Israel, using drones and bombs made by and paid for with U.S. dollars, continues to rain down havoc to destroy an essentially defenseless people, the Palestinian people.
And as ceasefire talks begin again, we should remember the Holy Qur’an’s admonition that the devil, evil ones, promise only to deceive.
Reuters reported Aug. 15 that the Gaza ceasefire talks had started in Doha, the capital Qatar, on Aug. 14. Reuters reported that Israel’s spy chief joined U.S. and Egyptian spy agency chiefs and Qatar’s prime minister for the private gathering.
Hamas, the Palestinian liberation group which is among those fighting Israel, will not attend the meeting. They will, however, be in touch with negotiators, Reuters said.
“Israel’s delegation includes spy chief David Barnea, head of the domestic security service Ronen Bar, and the military’s hostages chief Nitzan Alon, defense officials said on Wednesday.
CIA Director Bill Burns and U.S. Middle East envoy Brett McGurk represented Washington at the talks, convened by Qatari prime minister Sheikh Mohammed bin Abdulrahman Al Thani, with Egypt’s intelligence chief Abbas Kamel also in Doha,” said Reuters.
Reuters also reported Hamas and other Palestinian groups have stated that negotiations “should examine mechanisms to implement what was agreed upon in the framework deal submitted by mediators that would achieve a comprehensive ceasefire, a complete withdrawal of Israeli forces, breaking the siege, opening crossings and reconstruction of Gaza as well as reaching a serious hostages/prisoners deal.”
The Washington Post noted, “These are the first substantive talks since the assassination of a key member of Hamas’s negotiating team, Ismail Haniyeh, on a trip to Tehran last month. Israel has neither confirmed nor denied its role in the killing of the Hamas leader—though it told U.S. officials immediately afterward that it was responsible.”

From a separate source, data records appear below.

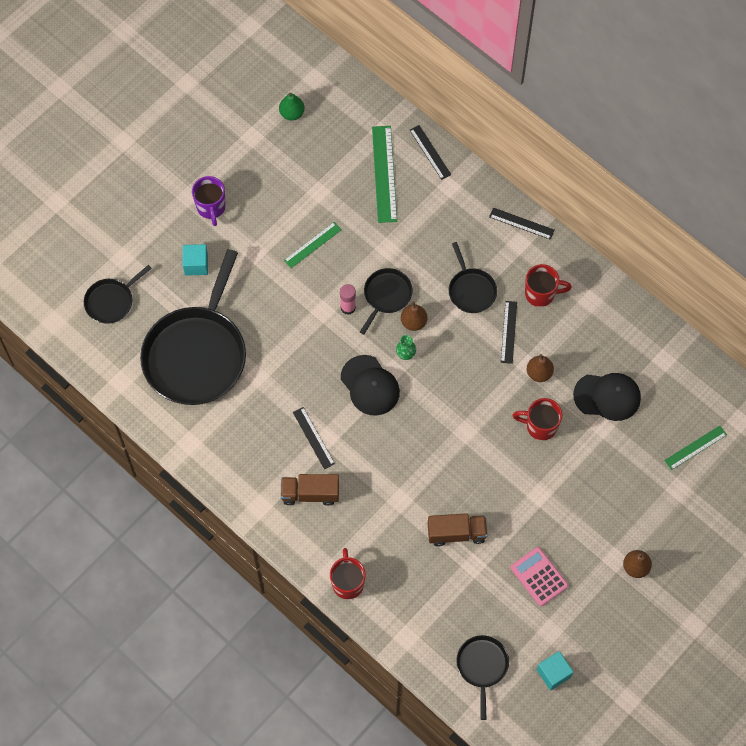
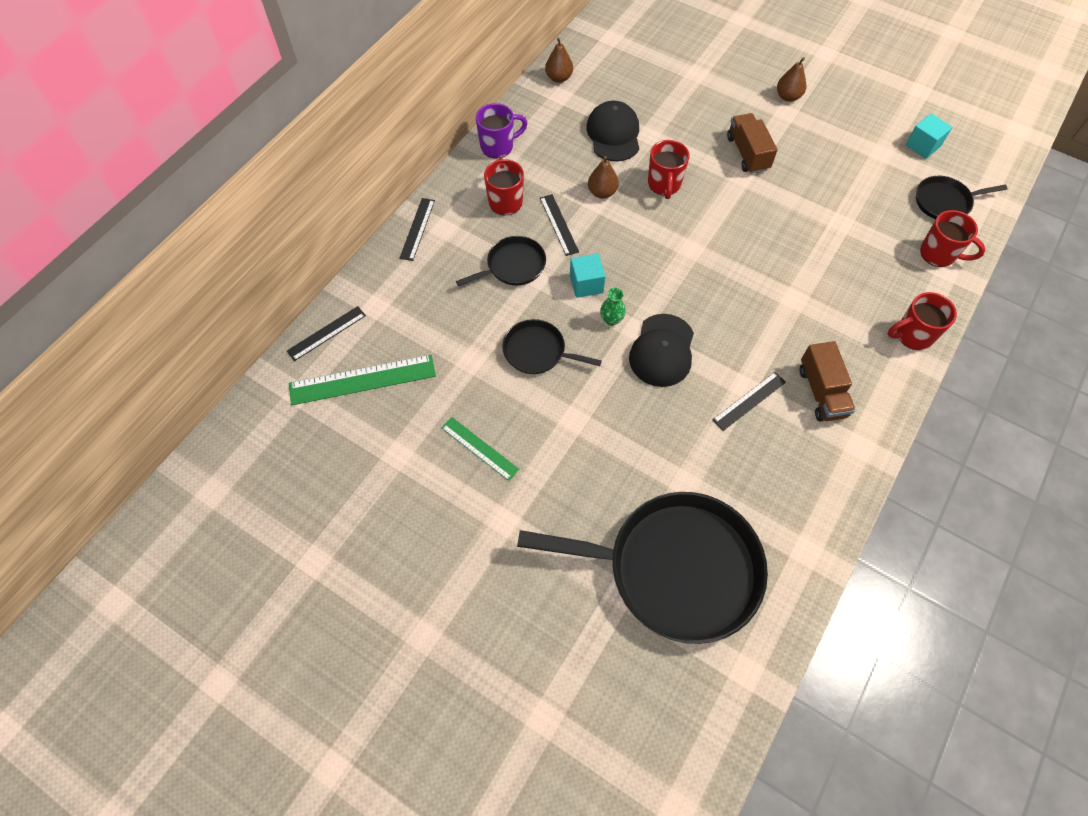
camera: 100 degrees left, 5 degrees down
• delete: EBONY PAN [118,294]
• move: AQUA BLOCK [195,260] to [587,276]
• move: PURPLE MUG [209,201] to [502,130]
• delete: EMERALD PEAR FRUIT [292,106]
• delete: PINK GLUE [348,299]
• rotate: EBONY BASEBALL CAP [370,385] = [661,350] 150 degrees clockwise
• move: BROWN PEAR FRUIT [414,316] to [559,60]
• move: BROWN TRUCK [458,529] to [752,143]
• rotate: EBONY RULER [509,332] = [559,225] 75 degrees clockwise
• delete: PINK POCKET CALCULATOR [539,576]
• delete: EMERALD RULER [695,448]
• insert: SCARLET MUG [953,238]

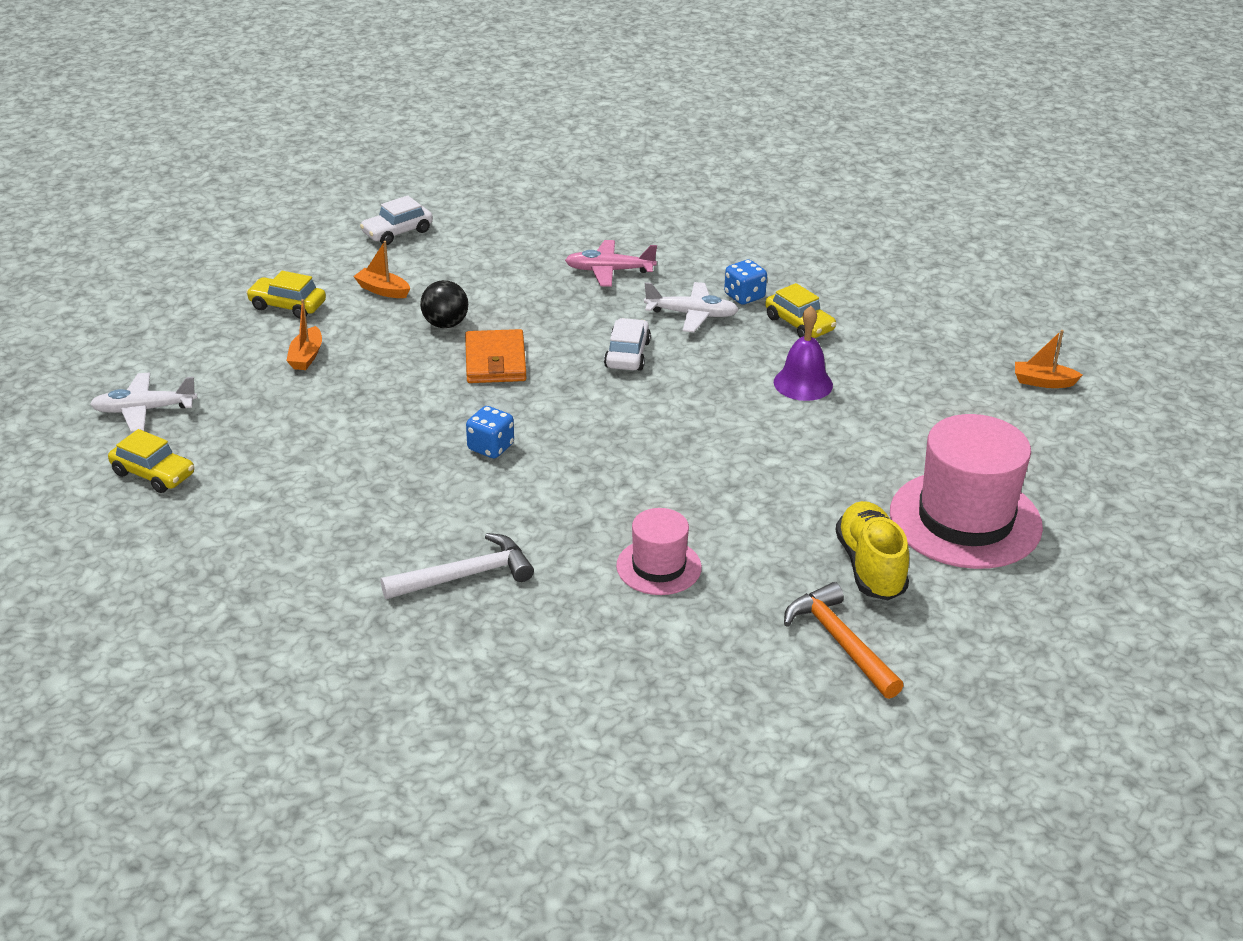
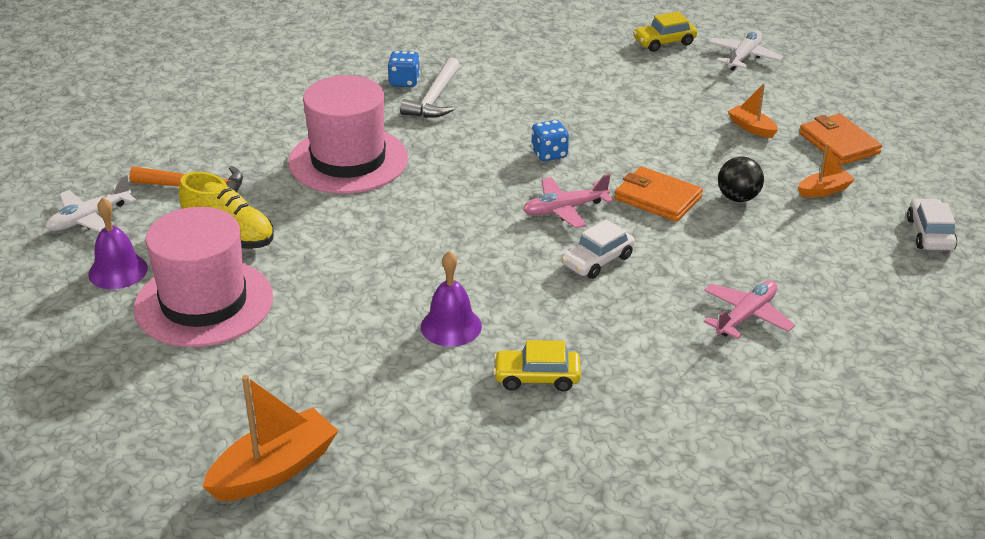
camera: 130 degrees right, 0 degrees up
• replace: BRIGHT YELLOW TOY CAR [286,295] to ORANGE-COLOURED WALLET [840,139]
• rotate: PURE WHITE TOY CAR [627,344] = [598,249] 90 degrees clockwise
• resize: PINK TOP HAT [659,551] = [348,134] x1.84
• move: PURE WHITE PLANE [691,307] to [90,203]
• move: COBALT DICE [745,282] to [404,69]
• resize: ORANGE-COLOURED BOAT [1048,359] = [270,438] x1.85
• insert: PURPLE HAND BELL [118,243]
• insert: PINK PLANE [568,201]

“The first Nakba or ‘catastrophe’ on the Palestinians was done in 1948 when Israel became a state. And they exiled 700,000 Palestinians and made them like vagabonds in the Earth.

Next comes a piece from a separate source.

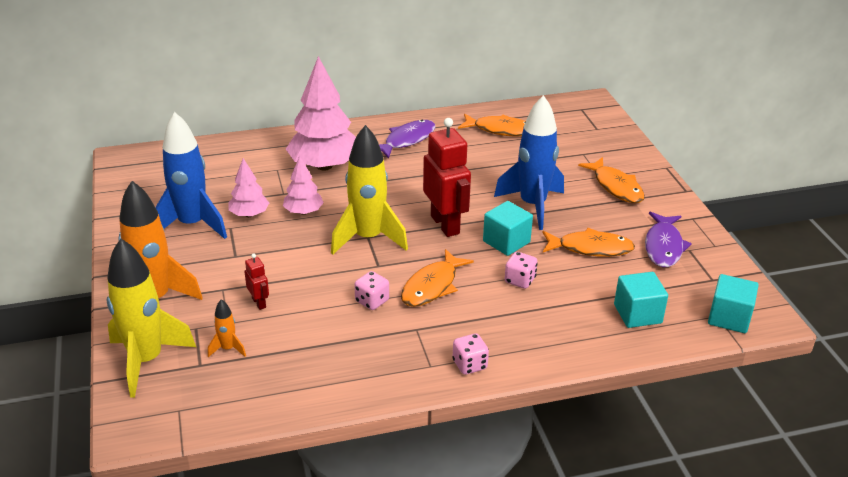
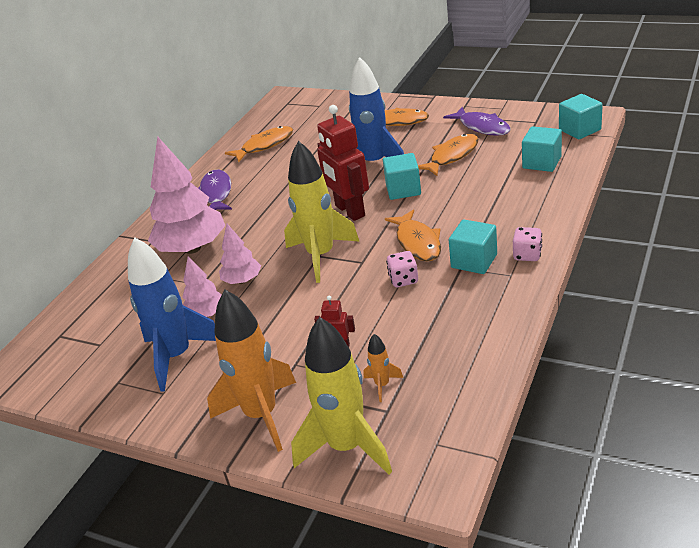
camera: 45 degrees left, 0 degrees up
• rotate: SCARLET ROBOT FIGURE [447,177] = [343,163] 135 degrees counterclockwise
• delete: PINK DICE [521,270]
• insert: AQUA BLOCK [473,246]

But (Israeli Prime Minister) Netanyahu had in mind that he was going to use the pain of their (Israeli) loss to destroy the whole Palestinian community not only in Gaza but the West Bank, East Jerusalem.
It was a genocidal attack that he knew would preserve his place as a ‘great Jewish leader,’” said the Honorable Minister Louis Farrakhan at Saviours’ Day in Detroit in February.
“People do strange things when their hatred is so great of the people that they are killing; that their intention was to cleanse Gaza of every Palestinian that lived there and cleanse the West Bank and East Jerusalem so that Israel would not be bothered with Palestinians anymore.”
He continued, “Now some of you, my Black brothers and sisters, you are not concerned about the Middle East; you’re concerned about the refugees that are coming into the major cities that you feel may take your place. But to charge Israel with genocide and have the proof of their charge: South Africa stood up and took Israel to the International Court of Justice at The Hague.
“Now, this may not mean anything to you … Here is a book that Brother Malcolm gave me to read when I first came in The Nation; the title of it is: ‘We Charge Genocide: The Historic Petition to the United Nations for Relief from a Crime of the United States Government Against the Negro People (1951).’
The brothers and sisters that put these charges together, they took it before the United Nations. You don’t know anything about it! They charged America with genocide of Black and Brown and Red people in this country. And they (the United Nations) accepted it.
They didn’t do anything about it; but, you didn’t hear anything. You, younger people, you didn’t know that that went on, and to this very day you don’t know that your brothers and sisters, back in the early ’50s, put this book out and charged the government of the United States of America with genocide against us.
“Now you say, ‘Well, what does that got to do with me?’ Your extermination is being planned as well,” he said.
That is more than enough for us to keep our eyes on Gaza and to raise our voices high.